**Work order:** Could you give back exactly the lines below from the one with "CenturyLink 2014 Annual Report" through the one with "Continued focus and", without a single picture?

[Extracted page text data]

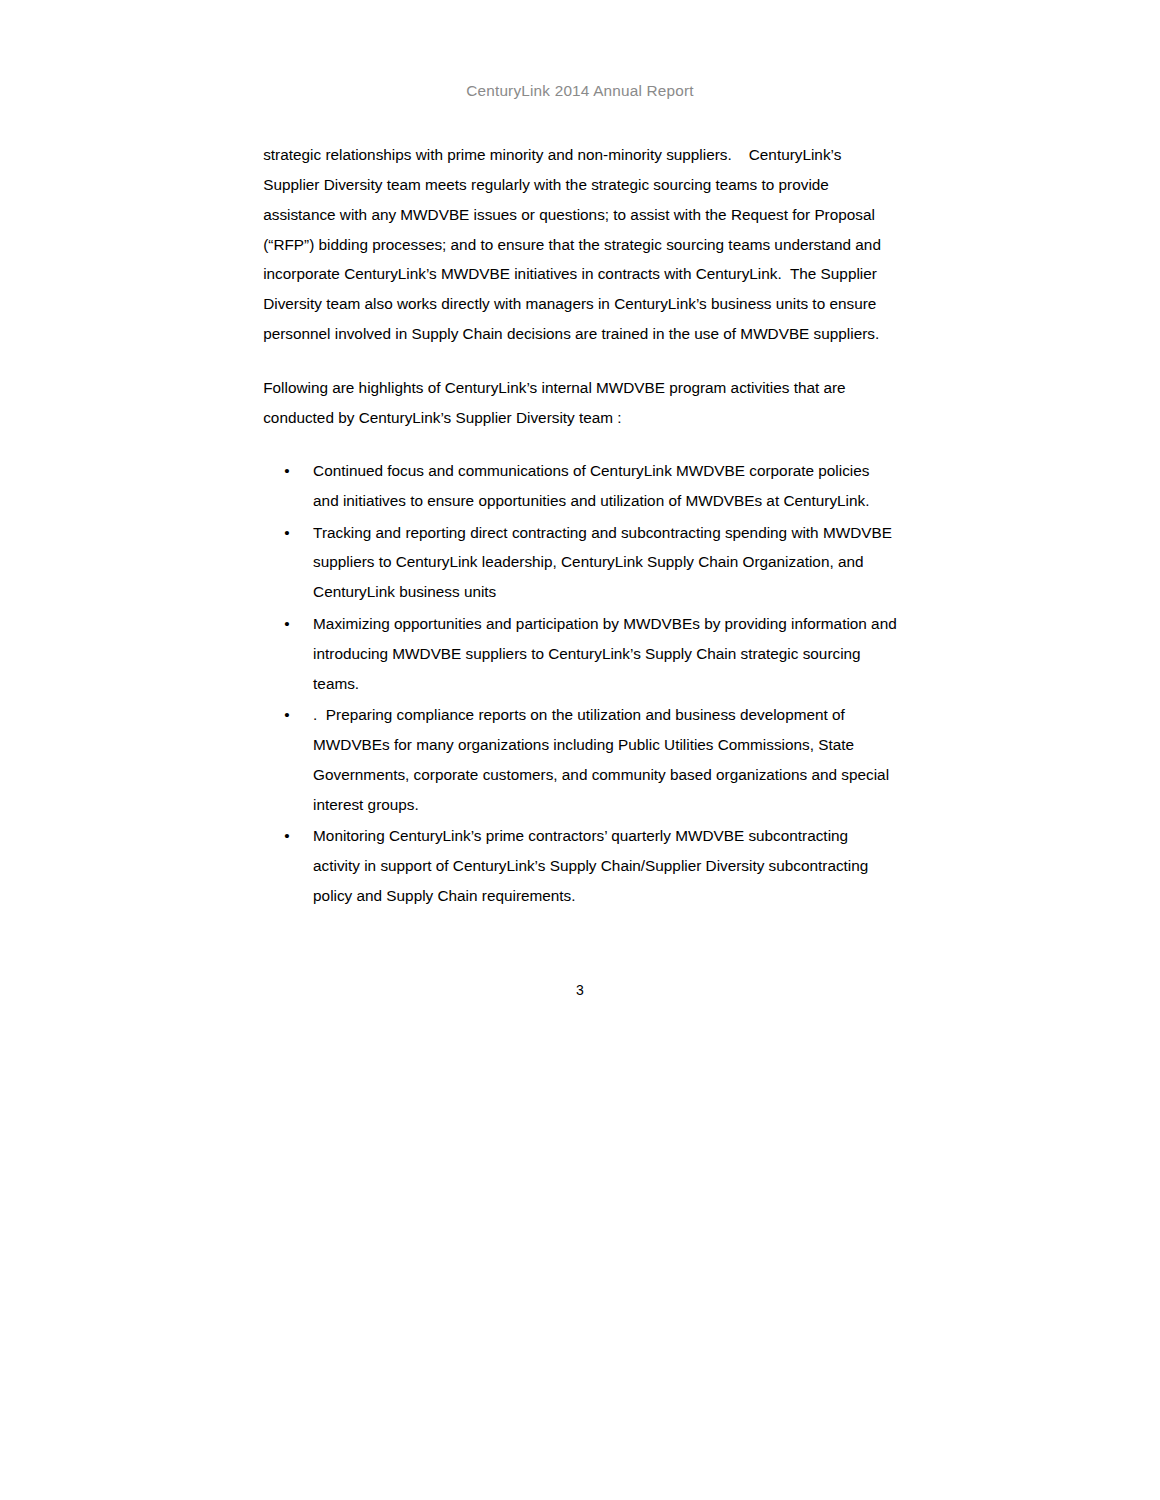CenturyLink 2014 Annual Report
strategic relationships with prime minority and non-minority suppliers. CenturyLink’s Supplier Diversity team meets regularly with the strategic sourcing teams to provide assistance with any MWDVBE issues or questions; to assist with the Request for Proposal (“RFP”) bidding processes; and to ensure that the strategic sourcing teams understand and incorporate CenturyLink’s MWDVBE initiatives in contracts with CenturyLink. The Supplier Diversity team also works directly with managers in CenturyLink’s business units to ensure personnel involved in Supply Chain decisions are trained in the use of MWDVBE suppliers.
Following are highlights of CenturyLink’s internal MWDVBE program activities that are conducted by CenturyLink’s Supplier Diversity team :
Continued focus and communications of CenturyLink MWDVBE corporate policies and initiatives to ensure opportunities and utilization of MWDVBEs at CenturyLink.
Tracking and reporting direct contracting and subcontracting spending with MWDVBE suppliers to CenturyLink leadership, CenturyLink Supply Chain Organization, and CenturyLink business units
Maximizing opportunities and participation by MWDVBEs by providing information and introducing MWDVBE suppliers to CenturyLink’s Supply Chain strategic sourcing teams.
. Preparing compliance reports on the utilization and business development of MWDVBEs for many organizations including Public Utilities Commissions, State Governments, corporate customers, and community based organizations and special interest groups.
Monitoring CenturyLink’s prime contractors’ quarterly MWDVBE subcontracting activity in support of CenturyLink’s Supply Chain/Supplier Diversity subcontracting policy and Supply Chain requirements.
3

==

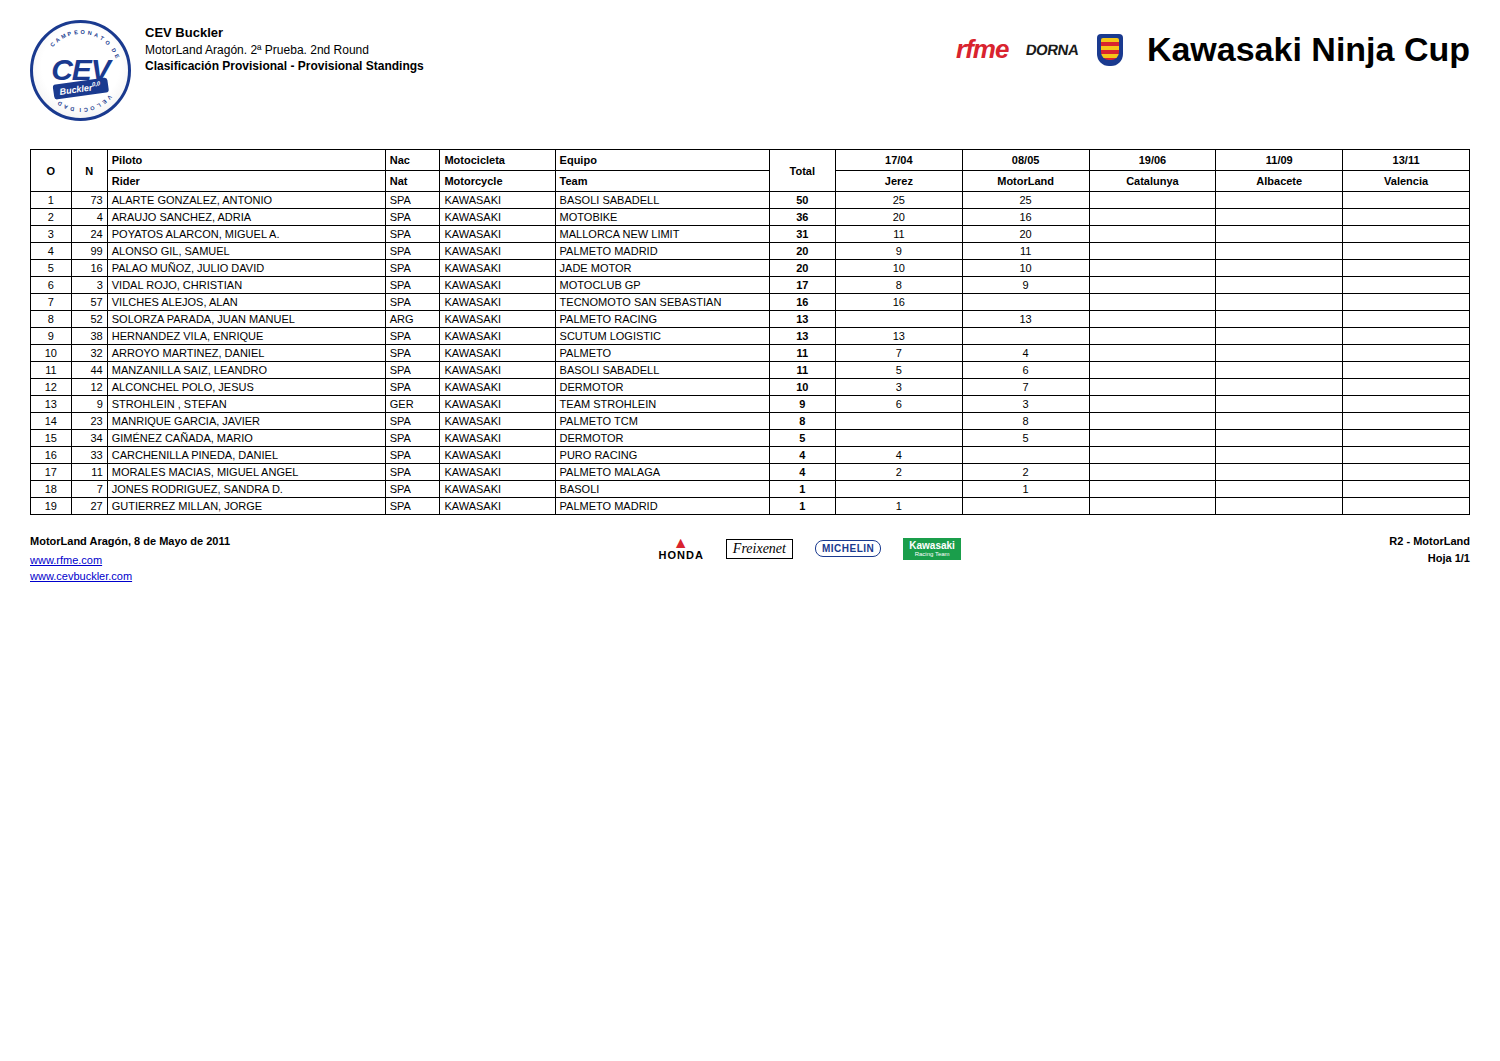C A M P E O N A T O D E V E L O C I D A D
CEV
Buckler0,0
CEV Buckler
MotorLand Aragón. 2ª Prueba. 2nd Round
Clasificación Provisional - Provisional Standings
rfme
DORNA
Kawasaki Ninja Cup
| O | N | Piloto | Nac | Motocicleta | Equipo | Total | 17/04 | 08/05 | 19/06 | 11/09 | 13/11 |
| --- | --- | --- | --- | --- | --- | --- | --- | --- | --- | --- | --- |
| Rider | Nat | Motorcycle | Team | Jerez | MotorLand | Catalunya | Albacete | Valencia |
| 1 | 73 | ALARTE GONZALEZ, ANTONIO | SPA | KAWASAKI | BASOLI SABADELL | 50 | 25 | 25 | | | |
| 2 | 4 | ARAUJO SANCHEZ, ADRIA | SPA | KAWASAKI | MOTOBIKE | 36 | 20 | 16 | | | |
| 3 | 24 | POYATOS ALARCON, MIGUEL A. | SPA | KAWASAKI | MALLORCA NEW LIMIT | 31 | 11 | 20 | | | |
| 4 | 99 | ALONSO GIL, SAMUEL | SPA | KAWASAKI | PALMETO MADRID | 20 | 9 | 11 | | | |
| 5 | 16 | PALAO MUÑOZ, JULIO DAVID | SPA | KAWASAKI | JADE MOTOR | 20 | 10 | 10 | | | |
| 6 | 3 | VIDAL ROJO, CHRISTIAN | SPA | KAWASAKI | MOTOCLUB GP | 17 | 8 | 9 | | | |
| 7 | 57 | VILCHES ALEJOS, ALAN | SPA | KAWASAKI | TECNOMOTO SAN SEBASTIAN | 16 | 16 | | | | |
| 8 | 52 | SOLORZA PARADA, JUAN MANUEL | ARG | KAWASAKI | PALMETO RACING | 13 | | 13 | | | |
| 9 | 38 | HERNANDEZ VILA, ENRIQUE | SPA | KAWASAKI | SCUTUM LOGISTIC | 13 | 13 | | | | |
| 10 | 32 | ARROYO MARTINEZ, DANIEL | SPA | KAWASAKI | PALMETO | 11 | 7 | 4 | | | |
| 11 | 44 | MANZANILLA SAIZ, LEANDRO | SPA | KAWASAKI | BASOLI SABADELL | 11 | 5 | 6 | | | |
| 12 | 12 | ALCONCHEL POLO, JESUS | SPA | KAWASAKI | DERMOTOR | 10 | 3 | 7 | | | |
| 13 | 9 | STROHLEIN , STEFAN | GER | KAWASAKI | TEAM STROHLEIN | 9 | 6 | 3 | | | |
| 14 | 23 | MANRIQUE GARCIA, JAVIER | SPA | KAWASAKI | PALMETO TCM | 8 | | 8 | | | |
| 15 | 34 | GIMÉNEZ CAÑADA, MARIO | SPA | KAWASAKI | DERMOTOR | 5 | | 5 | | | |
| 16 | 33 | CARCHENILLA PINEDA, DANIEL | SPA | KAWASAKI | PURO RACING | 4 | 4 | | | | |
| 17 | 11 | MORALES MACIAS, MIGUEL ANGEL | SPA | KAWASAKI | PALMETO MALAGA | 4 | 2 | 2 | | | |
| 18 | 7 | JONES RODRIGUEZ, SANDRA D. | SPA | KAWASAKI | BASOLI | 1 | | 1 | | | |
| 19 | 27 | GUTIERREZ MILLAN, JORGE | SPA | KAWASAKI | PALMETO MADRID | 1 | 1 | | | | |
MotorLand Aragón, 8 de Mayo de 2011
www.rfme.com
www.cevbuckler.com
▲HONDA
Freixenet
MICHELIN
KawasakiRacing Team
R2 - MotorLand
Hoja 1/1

**Completed task:**
CenturyLink 2014 Annual Report
strategic relationships with prime minority and non-minority suppliers. CenturyLink’s Supplier Diversity team meets regularly with the strategic sourcing teams to provide assistance with any MWDVBE issues or questions; to assist with the Request for Proposal (“RFP”) bidding processes; and to ensure that the strategic sourcing teams understand and incorporate CenturyLink’s MWDVBE initiatives in contracts with CenturyLink. The Supplier Diversity team also works directly with managers in CenturyLink’s business units to ensure personnel involved in Supply Chain decisions are trained in the use of MWDVBE suppliers.
Following are highlights of CenturyLink’s internal MWDVBE program activities that are conducted by CenturyLink’s Supplier Diversity team :
Continued focus and communications of CenturyLink MWDVBE corporate policies and initiatives to ensure opportunities and utilization of MWDVBEs at CenturyLink.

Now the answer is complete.